Your instructions: The required output is the stretch from the line containing "41: (41, 263, 75.37)" through the line containing "[00:05.906]" in the records below, unaltered and with no pictures.

---

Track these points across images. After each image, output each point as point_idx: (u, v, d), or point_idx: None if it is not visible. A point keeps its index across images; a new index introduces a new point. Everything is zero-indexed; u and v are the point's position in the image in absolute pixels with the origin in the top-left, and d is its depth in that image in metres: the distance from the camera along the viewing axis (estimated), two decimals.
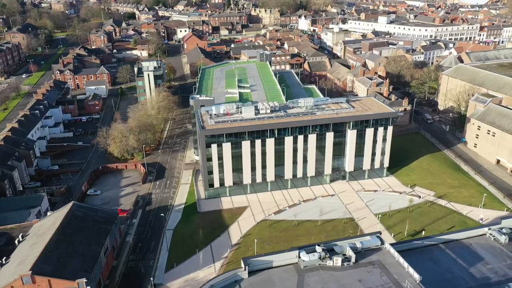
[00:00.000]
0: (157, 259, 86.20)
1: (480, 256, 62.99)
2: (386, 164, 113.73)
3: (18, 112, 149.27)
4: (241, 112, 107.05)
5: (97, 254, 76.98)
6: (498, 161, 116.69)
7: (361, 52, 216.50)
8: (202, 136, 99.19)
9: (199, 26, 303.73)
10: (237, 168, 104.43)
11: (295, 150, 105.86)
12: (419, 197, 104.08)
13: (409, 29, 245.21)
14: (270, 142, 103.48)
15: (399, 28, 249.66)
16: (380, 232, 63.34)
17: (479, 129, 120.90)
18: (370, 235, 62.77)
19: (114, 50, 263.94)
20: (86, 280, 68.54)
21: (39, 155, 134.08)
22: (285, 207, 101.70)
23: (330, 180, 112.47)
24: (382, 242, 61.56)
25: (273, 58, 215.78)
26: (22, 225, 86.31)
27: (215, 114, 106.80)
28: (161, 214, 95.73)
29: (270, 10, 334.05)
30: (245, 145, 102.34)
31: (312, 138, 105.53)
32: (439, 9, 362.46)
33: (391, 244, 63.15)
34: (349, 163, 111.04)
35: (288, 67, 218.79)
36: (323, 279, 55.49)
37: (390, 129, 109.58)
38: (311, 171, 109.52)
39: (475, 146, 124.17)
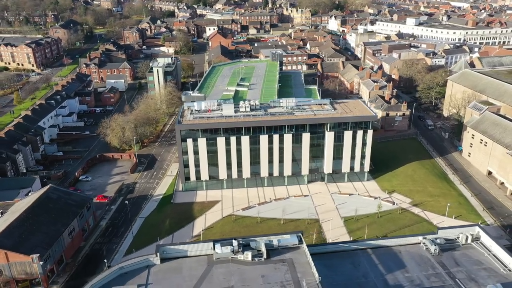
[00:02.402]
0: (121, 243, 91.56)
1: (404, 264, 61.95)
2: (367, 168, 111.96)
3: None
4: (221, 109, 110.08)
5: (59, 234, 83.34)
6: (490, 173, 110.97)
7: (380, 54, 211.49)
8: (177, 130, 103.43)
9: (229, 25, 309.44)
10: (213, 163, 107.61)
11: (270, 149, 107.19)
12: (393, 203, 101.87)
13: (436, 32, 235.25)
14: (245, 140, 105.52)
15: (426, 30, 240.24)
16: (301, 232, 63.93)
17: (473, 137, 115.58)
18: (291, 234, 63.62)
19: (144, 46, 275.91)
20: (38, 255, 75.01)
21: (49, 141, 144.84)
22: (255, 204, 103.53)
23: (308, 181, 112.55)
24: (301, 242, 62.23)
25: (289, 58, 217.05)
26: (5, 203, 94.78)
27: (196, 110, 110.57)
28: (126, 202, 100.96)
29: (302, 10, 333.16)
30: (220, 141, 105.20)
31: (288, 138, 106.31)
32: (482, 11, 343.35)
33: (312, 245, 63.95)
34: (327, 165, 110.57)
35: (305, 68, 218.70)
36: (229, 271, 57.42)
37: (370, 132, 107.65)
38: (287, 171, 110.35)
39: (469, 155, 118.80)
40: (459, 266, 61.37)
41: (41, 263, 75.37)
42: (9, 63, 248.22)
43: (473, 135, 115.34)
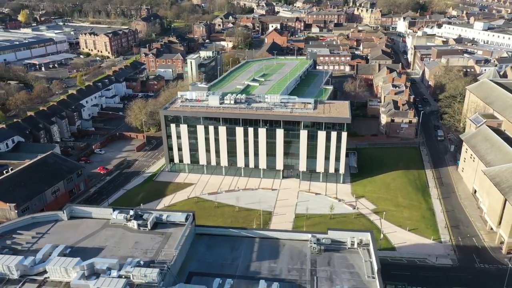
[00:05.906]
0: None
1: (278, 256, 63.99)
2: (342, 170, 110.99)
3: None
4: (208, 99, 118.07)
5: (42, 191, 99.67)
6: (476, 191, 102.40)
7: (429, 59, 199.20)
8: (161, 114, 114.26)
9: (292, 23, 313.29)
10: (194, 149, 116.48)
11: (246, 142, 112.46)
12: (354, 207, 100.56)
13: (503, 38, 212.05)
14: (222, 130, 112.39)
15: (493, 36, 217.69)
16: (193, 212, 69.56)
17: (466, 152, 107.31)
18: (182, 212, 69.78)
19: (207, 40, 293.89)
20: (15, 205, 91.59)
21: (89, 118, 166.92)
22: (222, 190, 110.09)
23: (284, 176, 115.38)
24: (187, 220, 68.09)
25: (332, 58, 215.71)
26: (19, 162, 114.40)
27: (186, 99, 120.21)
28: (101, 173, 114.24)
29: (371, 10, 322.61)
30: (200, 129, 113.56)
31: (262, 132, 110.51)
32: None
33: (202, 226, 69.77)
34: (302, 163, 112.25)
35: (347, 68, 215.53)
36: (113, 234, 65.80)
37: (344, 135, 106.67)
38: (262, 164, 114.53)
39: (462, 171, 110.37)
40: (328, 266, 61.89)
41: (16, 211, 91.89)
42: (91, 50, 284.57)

---

Exercise output:
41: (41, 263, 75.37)
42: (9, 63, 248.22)
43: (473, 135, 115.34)
[00:05.906]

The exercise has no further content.